Rewrite every line in the rows below as a single numbered list, skipping any blank lines.

════════════════════

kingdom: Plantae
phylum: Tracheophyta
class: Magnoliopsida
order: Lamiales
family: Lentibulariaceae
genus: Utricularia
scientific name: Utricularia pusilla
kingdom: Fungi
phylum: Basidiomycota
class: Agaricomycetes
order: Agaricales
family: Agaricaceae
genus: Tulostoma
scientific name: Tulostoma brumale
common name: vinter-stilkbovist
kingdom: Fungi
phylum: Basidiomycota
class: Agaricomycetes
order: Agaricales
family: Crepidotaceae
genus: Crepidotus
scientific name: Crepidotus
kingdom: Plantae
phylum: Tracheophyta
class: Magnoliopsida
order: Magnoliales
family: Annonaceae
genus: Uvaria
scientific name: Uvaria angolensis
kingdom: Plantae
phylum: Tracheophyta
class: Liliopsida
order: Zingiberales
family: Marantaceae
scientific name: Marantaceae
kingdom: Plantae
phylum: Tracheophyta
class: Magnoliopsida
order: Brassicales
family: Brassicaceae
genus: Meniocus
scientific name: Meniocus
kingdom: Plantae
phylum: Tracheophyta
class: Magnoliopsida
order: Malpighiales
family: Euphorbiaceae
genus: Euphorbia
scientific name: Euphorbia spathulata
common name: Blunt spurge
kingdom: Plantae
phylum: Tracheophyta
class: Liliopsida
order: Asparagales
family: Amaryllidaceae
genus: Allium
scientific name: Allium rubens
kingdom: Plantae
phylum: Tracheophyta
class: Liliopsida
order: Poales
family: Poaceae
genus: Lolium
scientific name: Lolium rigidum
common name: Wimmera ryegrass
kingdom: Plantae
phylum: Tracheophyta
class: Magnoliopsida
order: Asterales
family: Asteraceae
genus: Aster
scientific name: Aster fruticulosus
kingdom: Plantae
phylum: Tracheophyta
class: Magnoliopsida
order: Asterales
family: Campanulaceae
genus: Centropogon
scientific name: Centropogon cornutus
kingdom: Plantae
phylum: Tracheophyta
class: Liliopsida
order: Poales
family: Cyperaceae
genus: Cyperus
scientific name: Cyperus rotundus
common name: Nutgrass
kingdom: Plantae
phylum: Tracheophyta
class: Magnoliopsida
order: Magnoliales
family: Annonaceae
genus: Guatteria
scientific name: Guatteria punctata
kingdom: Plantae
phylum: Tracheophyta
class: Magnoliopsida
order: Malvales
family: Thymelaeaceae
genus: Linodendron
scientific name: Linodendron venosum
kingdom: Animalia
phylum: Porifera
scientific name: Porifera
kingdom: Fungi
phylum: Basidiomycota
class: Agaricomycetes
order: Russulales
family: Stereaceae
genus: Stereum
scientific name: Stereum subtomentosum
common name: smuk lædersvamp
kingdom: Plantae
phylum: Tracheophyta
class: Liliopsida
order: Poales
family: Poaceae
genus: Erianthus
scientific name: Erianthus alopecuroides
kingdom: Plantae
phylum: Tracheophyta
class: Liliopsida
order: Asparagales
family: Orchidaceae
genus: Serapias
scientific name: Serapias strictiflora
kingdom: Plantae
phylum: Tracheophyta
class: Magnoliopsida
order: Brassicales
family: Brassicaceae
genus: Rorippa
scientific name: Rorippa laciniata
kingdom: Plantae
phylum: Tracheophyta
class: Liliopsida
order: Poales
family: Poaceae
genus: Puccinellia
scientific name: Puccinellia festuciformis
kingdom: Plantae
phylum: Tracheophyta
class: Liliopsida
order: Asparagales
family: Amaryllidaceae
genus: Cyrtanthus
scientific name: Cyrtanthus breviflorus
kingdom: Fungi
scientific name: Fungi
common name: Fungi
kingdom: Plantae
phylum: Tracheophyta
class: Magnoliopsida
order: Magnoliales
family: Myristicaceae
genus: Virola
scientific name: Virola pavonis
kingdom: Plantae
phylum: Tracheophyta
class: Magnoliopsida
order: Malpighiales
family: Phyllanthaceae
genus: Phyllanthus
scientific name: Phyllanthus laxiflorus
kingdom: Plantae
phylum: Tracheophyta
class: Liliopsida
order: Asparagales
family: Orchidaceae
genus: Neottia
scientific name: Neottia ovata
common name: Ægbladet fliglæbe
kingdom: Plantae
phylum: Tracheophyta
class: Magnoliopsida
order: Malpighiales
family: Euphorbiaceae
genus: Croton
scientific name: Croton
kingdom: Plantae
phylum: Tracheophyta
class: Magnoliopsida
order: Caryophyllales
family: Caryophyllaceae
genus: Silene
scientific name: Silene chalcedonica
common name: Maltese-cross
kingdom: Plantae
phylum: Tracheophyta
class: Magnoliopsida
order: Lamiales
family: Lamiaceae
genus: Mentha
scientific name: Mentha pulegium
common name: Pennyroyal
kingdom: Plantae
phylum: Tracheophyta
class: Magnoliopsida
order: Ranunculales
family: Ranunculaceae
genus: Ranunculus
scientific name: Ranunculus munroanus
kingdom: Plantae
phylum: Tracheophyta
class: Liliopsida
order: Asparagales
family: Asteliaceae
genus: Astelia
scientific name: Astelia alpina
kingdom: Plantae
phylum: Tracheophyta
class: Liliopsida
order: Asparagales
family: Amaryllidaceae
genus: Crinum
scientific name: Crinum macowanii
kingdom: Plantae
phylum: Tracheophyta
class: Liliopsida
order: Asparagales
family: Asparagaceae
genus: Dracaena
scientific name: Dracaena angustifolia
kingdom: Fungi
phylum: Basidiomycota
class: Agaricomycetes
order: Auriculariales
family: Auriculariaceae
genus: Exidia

════════════════════

● **RESPONSE TO THIS TASK**:
1. kingdom: Plantae
2. phylum: Tracheophyta
3. class: Magnoliopsida
4. order: Lamiales
5. family: Lentibulariaceae
6. genus: Utricularia
7. scientific name: Utricularia pusilla
8. kingdom: Fungi
9. phylum: Basidiomycota
10. class: Agaricomycetes
11. order: Agaricales
12. family: Agaricaceae
13. genus: Tulostoma
14. scientific name: Tulostoma brumale
15. common name: vinter-stilkbovist
16. kingdom: Fungi
17. phylum: Basidiomycota
18. class: Agaricomycetes
19. order: Agaricales
20. family: Crepidotaceae
21. genus: Crepidotus
22. scientific name: Crepidotus
23. kingdom: Plantae
24. phylum: Tracheophyta
25. class: Magnoliopsida
26. order: Magnoliales
27. family: Annonaceae
28. genus: Uvaria
29. scientific name: Uvaria angolensis
30. kingdom: Plantae
31. phylum: Tracheophyta
32. class: Liliopsida
33. order: Zingiberales
34. family: Marantaceae
35. scientific name: Marantaceae
36. kingdom: Plantae
37. phylum: Tracheophyta
38. class: Magnoliopsida
39. order: Brassicales
40. family: Brassicaceae
41. genus: Meniocus
42. scientific name: Meniocus
43. kingdom: Plantae
44. phylum: Tracheophyta
45. class: Magnoliopsida
46. order: Malpighiales
47. family: Euphorbiaceae
48. genus: Euphorbia
49. scientific name: Euphorbia spathulata
50. common name: Blunt spurge
51. kingdom: Plantae
52. phylum: Tracheophyta
53. class: Liliopsida
54. order: Asparagales
55. family: Amaryllidaceae
56. genus: Allium
57. scientific name: Allium rubens
58. kingdom: Plantae
59. phylum: Tracheophyta
60. class: Liliopsida
61. order: Poales
62. family: Poaceae
63. genus: Lolium
64. scientific name: Lolium rigidum
65. common name: Wimmera ryegrass
66. kingdom: Plantae
67. phylum: Tracheophyta
68. class: Magnoliopsida
69. order: Asterales
70. family: Asteraceae
71. genus: Aster
72. scientific name: Aster fruticulosus
73. kingdom: Plantae
74. phylum: Tracheophyta
75. class: Magnoliopsida
76. order: Asterales
77. family: Campanulaceae
78. genus: Centropogon
79. scientific name: Centropogon cornutus
80. kingdom: Plantae
81. phylum: Tracheophyta
82. class: Liliopsida
83. order: Poales
84. family: Cyperaceae
85. genus: Cyperus
86. scientific name: Cyperus rotundus
87. common name: Nutgrass
88. kingdom: Plantae
89. phylum: Tracheophyta
90. class: Magnoliopsida
91. order: Magnoliales
92. family: Annonaceae
93. genus: Guatteria
94. scientific name: Guatteria punctata
95. kingdom: Plantae
96. phylum: Tracheophyta
97. class: Magnoliopsida
98. order: Malvales
99. family: Thymelaeaceae
100. genus: Linodendron
101. scientific name: Linodendron venosum
102. kingdom: Animalia
103. phylum: Porifera
104. scientific name: Porifera
105. kingdom: Fungi
106. phylum: Basidiomycota
107. class: Agaricomycetes
108. order: Russulales
109. family: Stereaceae
110. genus: Stereum
111. scientific name: Stereum subtomentosum
112. common name: smuk lædersvamp
113. kingdom: Plantae
114. phylum: Tracheophyta
115. class: Liliopsida
116. order: Poales
117. family: Poaceae
118. genus: Erianthus
119. scientific name: Erianthus alopecuroides
120. kingdom: Plantae
121. phylum: Tracheophyta
122. class: Liliopsida
123. order: Asparagales
124. family: Orchidaceae
125. genus: Serapias
126. scientific name: Serapias strictiflora
127. kingdom: Plantae
128. phylum: Tracheophyta
129. class: Magnoliopsida
130. order: Brassicales
131. family: Brassicaceae
132. genus: Rorippa
133. scientific name: Rorippa laciniata
134. kingdom: Plantae
135. phylum: Tracheophyta
136. class: Liliopsida
137. order: Poales
138. family: Poaceae
139. genus: Puccinellia
140. scientific name: Puccinellia festuciformis
141. kingdom: Plantae
142. phylum: Tracheophyta
143. class: Liliopsida
144. order: Asparagales
145. family: Amaryllidaceae
146. genus: Cyrtanthus
147. scientific name: Cyrtanthus breviflorus
148. kingdom: Fungi
149. scientific name: Fungi
150. common name: Fungi
151. kingdom: Plantae
152. phylum: Tracheophyta
153. class: Magnoliopsida
154. order: Magnoliales
155. family: Myristicaceae
156. genus: Virola
157. scientific name: Virola pavonis
158. kingdom: Plantae
159. phylum: Tracheophyta
160. class: Magnoliopsida
161. order: Malpighiales
162. family: Phyllanthaceae
163. genus: Phyllanthus
164. scientific name: Phyllanthus laxiflorus
165. kingdom: Plantae
166. phylum: Tracheophyta
167. class: Liliopsida
168. order: Asparagales
169. family: Orchidaceae
170. genus: Neottia
171. scientific name: Neottia ovata
172. common name: Ægbladet fliglæbe
173. kingdom: Plantae
174. phylum: Tracheophyta
175. class: Magnoliopsida
176. order: Malpighiales
177. family: Euphorbiaceae
178. genus: Croton
179. scientific name: Croton
180. kingdom: Plantae
181. phylum: Tracheophyta
182. class: Magnoliopsida
183. order: Caryophyllales
184. family: Caryophyllaceae
185. genus: Silene
186. scientific name: Silene chalcedonica
187. common name: Maltese-cross
188. kingdom: Plantae
189. phylum: Tracheophyta
190. class: Magnoliopsida
191. order: Lamiales
192. family: Lamiaceae
193. genus: Mentha
194. scientific name: Mentha pulegium
195. common name: Pennyroyal
196. kingdom: Plantae
197. phylum: Tracheophyta
198. class: Magnoliopsida
199. order: Ranunculales
200. family: Ranunculaceae
201. genus: Ranunculus
202. scientific name: Ranunculus munroanus
203. kingdom: Plantae
204. phylum: Tracheophyta
205. class: Liliopsida
206. order: Asparagales
207. family: Asteliaceae
208. genus: Astelia
209. scientific name: Astelia alpina
210. kingdom: Plantae
211. phylum: Tracheophyta
212. class: Liliopsida
213. order: Asparagales
214. family: Amaryllidaceae
215. genus: Crinum
216. scientific name: Crinum macowanii
217. kingdom: Plantae
218. phylum: Tracheophyta
219. class: Liliopsida
220. order: Asparagales
221. family: Asparagaceae
222. genus: Dracaena
223. scientific name: Dracaena angustifolia
224. kingdom: Fungi
225. phylum: Basidiomycota
226. class: Agaricomycetes
227. order: Auriculariales
228. family: Auriculariaceae
229. genus: Exidia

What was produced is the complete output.